Revd Rebecca Newland
Christmas Eve and Christmas Day—25 December 2012
The story of Christmas is one that has been told over and over again. It has also had layers and layers added to it. Did you know there is no innkeeper in the Bible account of that first Christmas? There were also no animals. We don't even know whether the baby was born at night. Jesus could have been born in the late afternoon and the shepherds come in the night-time, once they had had the visit from the angel of the God. There is certainly no mention of Three kings visiting—they were probably a group or perhaps a couple of astrologers. There isn't even a donkey for Mary to travel upon. She might have trudged on foot from Nazareth to Bethlehem. Layers and layers are added to the story.
There are so many layers added to the story in our day, that even the mythical donkey, along with the rest of the story fact or fiction, is obscured—by tinsel, shopping sprees, family celebrations, mad traffic and wrapping paper. So many layers that the heart of Christmas is now completely lost in many places and completely misunderstood in others.
And we are all so worried about offending other faiths and races that we wish people a Happy Holiday instead of a Merry Christmas—except they probably think the season is about reindeers with red noses and large fat men in red suits and bushy beards—oh, and lots and lots of presents. So the words 'Merry Christmas' have about as much Christian meaning as the golden arches of McDonald's.
It is not that we humans are stupid (well not necessarily so). It is not that we wilfully cover up the story—unless we are militant atheists who want all religion dead and buried. I think all these layers we have added in our lives are signs of deep longing.
There are so many things we long for. Just recently at the nursing home service that deacon Robin Moore and I do once a week, one of the residents asked me what I wanted for Christmas. I surprised myself when I said, "World Peace". I sounded like one of those Miss World contestants. But it was true. I would give up every present I have ever received and would ever receive for world peace—wouldn't we all? I would give up all those presents and everything else if doing so could have prevented the murder of those children in Newtown Connecticut—wouldn't we all?

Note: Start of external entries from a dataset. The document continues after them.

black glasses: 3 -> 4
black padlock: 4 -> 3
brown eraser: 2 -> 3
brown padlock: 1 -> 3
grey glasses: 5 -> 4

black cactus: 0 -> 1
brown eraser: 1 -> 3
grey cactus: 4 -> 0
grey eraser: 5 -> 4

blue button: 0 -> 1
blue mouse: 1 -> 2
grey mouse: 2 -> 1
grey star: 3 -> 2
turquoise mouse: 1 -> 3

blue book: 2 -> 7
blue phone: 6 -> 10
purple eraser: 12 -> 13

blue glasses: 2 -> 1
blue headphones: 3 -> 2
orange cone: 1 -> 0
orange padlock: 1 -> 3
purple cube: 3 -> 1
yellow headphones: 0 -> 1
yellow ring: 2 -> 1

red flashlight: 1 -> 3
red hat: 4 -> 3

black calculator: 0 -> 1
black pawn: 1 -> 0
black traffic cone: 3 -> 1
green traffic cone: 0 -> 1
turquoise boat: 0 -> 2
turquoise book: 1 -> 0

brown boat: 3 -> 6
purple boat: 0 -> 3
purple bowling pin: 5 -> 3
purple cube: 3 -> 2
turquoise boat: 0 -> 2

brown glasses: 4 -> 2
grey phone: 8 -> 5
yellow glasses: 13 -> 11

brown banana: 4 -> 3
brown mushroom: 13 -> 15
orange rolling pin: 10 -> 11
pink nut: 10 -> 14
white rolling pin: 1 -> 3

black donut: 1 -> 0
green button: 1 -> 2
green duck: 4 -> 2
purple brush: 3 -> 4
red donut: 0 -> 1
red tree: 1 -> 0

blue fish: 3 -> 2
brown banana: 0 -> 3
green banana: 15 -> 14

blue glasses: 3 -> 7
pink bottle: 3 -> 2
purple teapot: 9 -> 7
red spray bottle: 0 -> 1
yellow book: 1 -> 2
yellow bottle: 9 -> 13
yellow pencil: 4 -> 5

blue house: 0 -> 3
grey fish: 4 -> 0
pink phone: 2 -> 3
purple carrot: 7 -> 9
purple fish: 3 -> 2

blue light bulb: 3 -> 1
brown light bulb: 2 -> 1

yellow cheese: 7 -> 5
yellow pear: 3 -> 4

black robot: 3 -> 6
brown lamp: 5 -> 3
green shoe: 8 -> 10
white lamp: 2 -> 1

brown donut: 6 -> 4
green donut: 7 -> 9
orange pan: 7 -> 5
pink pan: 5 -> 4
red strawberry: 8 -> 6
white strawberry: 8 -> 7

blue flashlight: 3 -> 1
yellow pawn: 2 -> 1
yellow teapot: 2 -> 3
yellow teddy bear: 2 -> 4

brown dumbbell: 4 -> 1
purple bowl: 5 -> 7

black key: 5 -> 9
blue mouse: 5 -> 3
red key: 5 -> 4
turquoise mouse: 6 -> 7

We long for peace. We long for justice. We long for relationships that are wholesome and good. We long for safe streets at night, a fair and just sharing of the Earth's goods, for people to be treated with dignity and compassion; we long for an environment that flourishes. We long for safe land we can call home and where we can build a new life free from corrupt governments and oppression. We long for a political system that is beyond the grab for power and the partisan mess. We long for time with family and friends that is easy and stress free. We long for the love of our lives to turn up or come back.
And then there are all those other things we long for—mini ipads, new cars, that piece of lemon meringue pie, that bottle of expensive red wine and that blissful veg-out in front of the tele.
Our hearts ache with longing and we look in all sorts of places for it to be filled and satisfied. At times there appears to be an immense emptiness in our hearts that in the end cannot be satisfied or filled by all our material possessions, exotic holidays, love affairs and entertainments.
The actual message of Christmas is that our longing is over. Right there, buried under the layers, the simple message that what we mostly deeply long for is here with us. Right here, right now. God is with us as the incarnate creator of all, lover of all, sustainer of all. As a little, tiny, fragile, weak human beings, God is with us.
And this little baby will grow to be full of grace and truth. The baby will grow up and become the teacher and leader who shows us all how to live and work for justice and peace. He will show us the path that leads to the fulfilment of our hopes and dreams for truth, goodness and beauty.
He will say, follow me.
He will say, if you want to save your life you must loose it;
if you say you love me then you must love as I have loved you.
He will say, love your enemies and pray for those who persecute you;
do not judge, do not be hypocrites, put others before yourself.
He will say, seek first the Kingdom of God, that is the way and shalom of God, and you will have everything you need.
He will teach mercy, compassion and forgiveness—over and over again—with every word, miracle and action.
In this Jesus the Christ, we see the glory of God. The glory of a God who gives up all power and might to be with us, to journey with us, to die for us and forgive us. Each time we meet around this table, this altar, we remember this extraordinary gift. As we share in the bread and the wine we are reminded that we are one—united through the power of God's Spirit and love—at one with God, united to each other and the fruit of the earth. In and through Christ is the peace that passes all understanding. In this Christmas season, one of the names of Jesus the Christ is the Prince of Peace.
All we long for then—those deep desires for freedom, justice and true peace—is now made possible. But they only become possible as we begin to walk in the footsteps of this God, this Word made flesh. We do our part by making our lives a mirror image of Christ—by desiring what he desires, by longing for what he longs for, by loving as he loves, by putting our relationship with God first, just as he did.
I cannot convince you of any of this. To know this truth, we each one of us must choose it and walk it ourselves.
And so my prayer and hope for us all in this Christmas season and the year ahead is that we will all find our deepest longings beginning to be met as we dig down through the layers of desire and story and commit ourselves to walking in the footsteps of Jesus. Dig deep this coming year and ground yourselves in the God who is with us, each moment of every day.